▶ **Task to carry out**
Locate each line of the material below that contains the string "Dozinghem", and copy every such line in full.

(Items drawn from a data source)

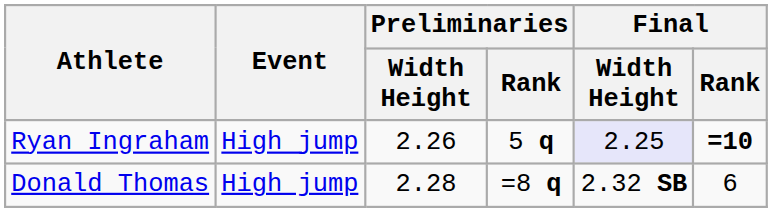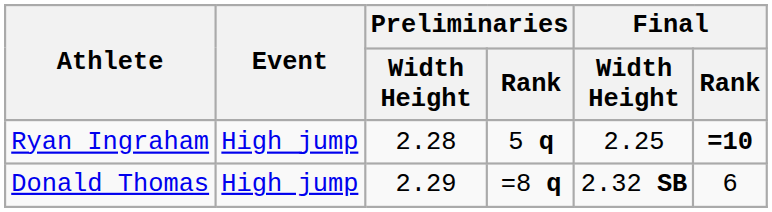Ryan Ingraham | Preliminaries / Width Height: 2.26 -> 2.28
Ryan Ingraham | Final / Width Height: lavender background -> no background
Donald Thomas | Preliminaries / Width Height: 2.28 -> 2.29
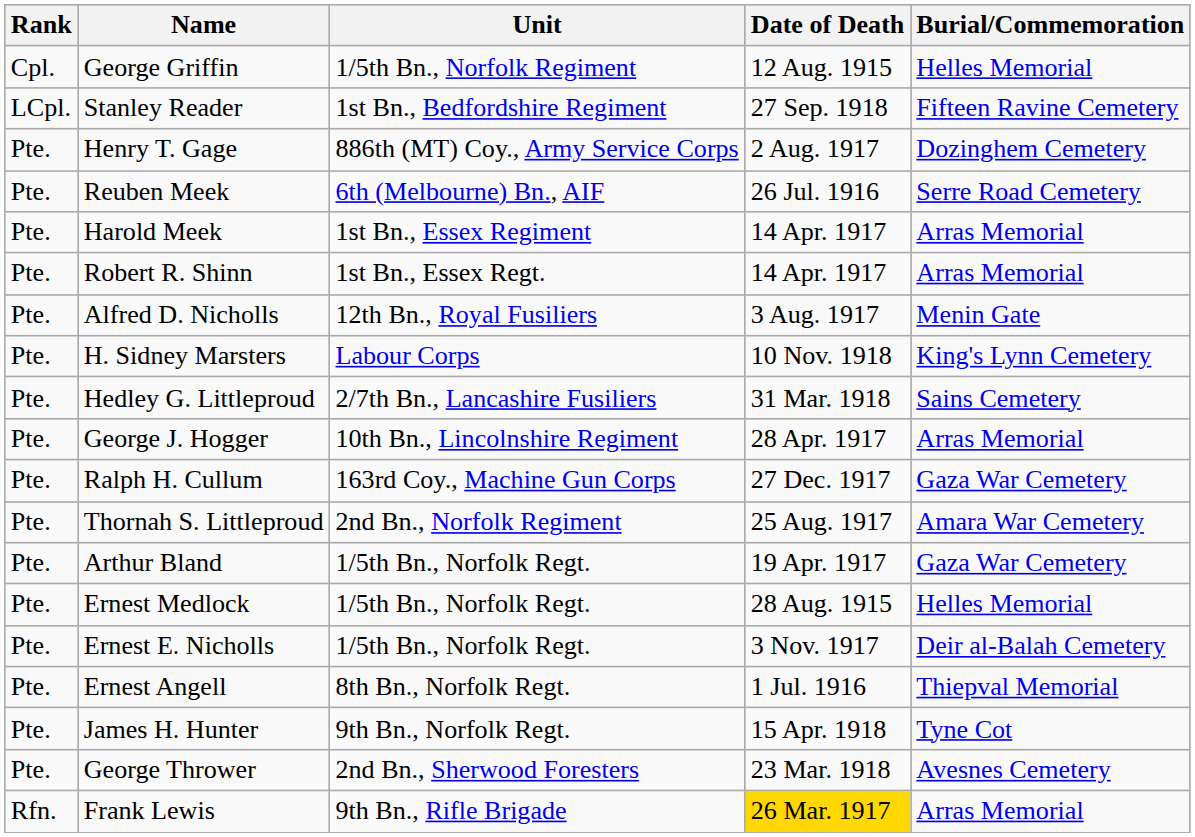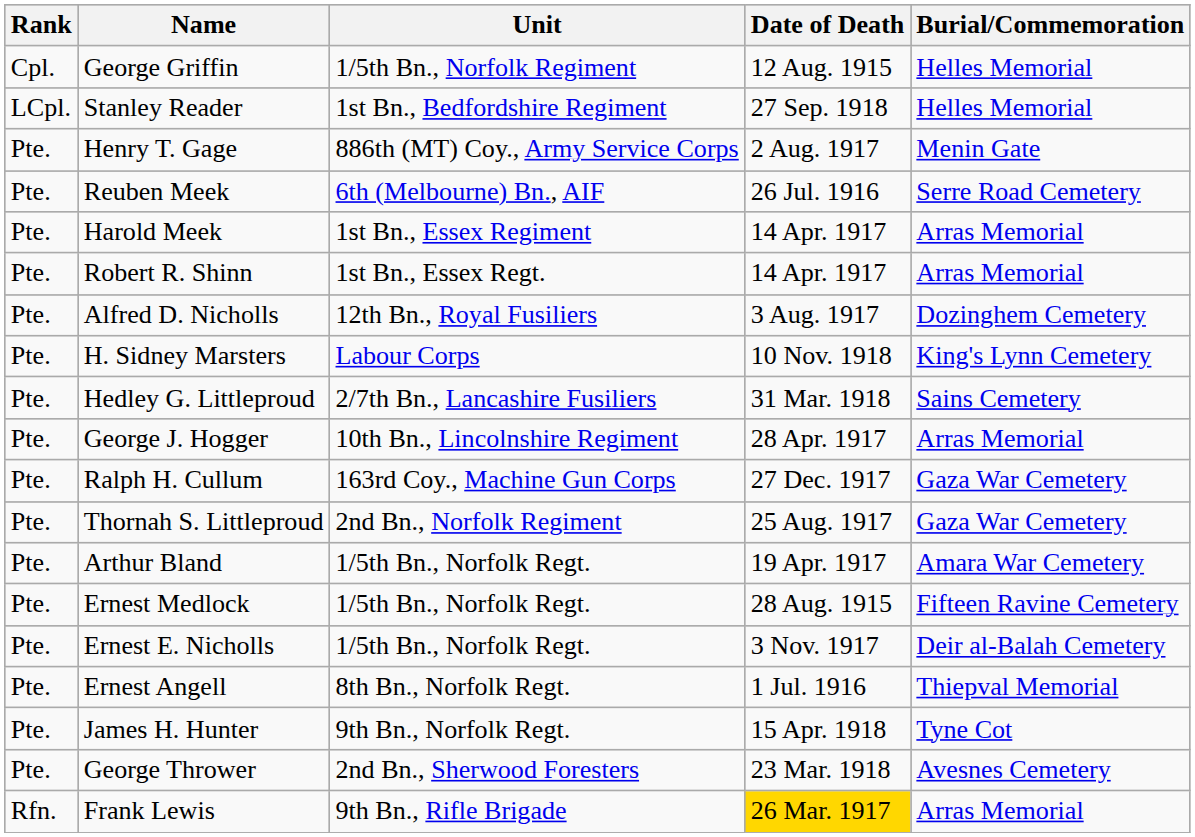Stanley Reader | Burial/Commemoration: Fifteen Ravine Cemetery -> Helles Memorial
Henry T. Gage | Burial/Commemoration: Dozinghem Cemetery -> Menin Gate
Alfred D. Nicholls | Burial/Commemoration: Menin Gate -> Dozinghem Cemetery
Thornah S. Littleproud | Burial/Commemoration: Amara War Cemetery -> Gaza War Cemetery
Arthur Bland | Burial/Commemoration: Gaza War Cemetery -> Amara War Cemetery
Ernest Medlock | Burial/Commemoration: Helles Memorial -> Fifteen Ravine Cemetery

* * *

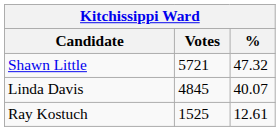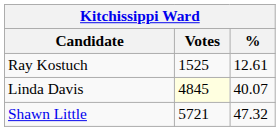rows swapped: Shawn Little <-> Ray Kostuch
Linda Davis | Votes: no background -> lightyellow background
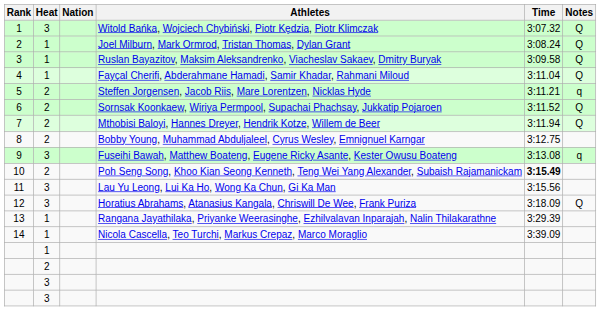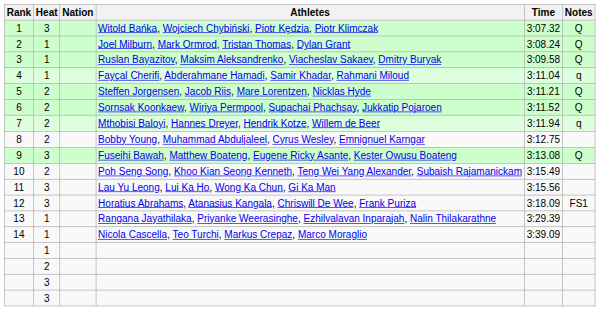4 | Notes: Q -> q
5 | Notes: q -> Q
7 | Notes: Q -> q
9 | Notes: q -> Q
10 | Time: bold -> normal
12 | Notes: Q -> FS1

▶ **Answer**
Henry T. Gage | Burial/Commemoration: Dozinghem Cemetery -> Menin Gate
Alfred D. Nicholls | Burial/Commemoration: Menin Gate -> Dozinghem Cemetery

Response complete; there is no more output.